A 36 year old man has just completed a marathon. He develops chest heaviness, shortness of breath, nausea and feels dizzy and faint. He has no known past medical history and considers himself to be in excellent health, regularly competing in long distance running events.
His current basic observations are normal. This ECG was performed on his arrival in the ED.
- What are the abnormal findings on his ECG?
- What conditions could explain the ECG findings?
- What further diagnostic tests are appropriate?
Reveal the ICE answer
The ECG shows:
- Sinus bradycardia at 54 bpm
- PR interval 200 msec
- Elevated ST segments inferiorly and anteriorly with raised / notched J point
- Slightly concave upward ST segment morphology, except straight in V2
- Voltage criteria for LVH
- Prominent and peaked T waves especially in V2 – 6
These ECG findings could be consistent with acute anterolateral myocardial ischaemia and this needs to be the working diagnosis until proven otherwise. They could also be due to an as yet undiagnosed hypertrophic cardiomyopathy. The most probable cause however is so called “athletes heart”, a benign condition characterised by increased left ventricular muscle mass and cavity size due to athletic conditioning.
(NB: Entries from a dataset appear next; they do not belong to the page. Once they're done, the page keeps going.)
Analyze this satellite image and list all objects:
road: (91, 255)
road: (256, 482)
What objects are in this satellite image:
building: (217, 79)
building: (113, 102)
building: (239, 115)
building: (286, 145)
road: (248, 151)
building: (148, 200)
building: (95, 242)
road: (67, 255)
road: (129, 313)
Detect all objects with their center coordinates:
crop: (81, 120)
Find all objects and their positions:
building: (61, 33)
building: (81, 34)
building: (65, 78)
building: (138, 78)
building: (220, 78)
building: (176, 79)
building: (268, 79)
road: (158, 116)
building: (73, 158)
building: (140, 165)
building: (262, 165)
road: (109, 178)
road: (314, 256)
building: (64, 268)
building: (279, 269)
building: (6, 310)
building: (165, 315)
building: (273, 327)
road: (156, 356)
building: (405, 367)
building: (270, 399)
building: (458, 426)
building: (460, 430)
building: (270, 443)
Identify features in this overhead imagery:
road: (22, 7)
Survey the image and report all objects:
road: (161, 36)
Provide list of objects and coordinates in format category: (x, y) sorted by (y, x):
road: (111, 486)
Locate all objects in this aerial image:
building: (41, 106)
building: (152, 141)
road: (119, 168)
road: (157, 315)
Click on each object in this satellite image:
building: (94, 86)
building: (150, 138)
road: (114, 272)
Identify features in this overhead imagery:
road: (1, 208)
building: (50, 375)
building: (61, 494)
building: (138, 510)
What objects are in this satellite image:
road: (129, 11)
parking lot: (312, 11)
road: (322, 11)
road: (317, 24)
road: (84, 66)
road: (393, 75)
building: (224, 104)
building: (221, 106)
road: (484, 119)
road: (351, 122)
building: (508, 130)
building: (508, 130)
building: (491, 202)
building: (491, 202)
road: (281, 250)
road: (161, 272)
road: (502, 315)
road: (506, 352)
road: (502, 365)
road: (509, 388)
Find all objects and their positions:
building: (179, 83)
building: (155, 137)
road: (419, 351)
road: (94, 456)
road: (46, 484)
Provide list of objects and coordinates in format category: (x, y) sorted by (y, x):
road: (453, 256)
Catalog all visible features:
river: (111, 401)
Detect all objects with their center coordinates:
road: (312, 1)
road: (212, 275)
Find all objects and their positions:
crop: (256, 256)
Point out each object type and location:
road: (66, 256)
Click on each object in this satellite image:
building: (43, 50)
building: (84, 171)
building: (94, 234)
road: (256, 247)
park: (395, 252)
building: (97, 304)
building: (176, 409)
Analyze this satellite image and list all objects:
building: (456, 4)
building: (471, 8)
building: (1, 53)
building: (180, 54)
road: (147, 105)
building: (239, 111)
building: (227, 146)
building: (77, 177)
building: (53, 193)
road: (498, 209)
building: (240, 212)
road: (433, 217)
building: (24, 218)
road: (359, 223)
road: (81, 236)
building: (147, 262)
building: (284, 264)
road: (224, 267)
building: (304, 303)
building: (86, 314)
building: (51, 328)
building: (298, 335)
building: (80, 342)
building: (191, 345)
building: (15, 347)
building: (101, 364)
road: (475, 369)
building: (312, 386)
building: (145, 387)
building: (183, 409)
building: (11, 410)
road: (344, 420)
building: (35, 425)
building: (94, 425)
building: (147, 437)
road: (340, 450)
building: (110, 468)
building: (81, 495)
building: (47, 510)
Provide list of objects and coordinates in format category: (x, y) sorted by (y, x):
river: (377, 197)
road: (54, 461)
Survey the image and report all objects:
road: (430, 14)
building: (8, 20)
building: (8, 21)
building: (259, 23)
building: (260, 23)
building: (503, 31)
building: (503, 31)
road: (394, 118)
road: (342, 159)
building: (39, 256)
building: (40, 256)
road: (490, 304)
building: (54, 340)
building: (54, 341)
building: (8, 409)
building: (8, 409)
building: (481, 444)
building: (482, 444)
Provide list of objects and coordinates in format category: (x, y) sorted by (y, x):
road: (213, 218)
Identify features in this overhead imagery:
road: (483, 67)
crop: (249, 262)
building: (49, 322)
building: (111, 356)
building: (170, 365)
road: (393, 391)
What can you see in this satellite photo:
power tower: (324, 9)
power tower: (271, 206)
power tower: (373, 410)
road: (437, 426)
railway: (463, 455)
As well as producing repolarisation abnormalities as seen on this ECG it can also produce bradycardia, first & second degree AV heart block, and RBBB .
Although a troponin would almost certainly be performed in this man it is unlikely to help initially as most endurance athletes have elevated troponins at race end. The most useful test would be an echocardiogram, as this will definitively diagnose hypertrophic cardiomyopathy and the wall motion abnormalities of acute ischaemia. It is particularly important to fully investigate such patients if they have QT prolongation on the ECG or a family history of cardiomyopathy or sudden premature cardiac death.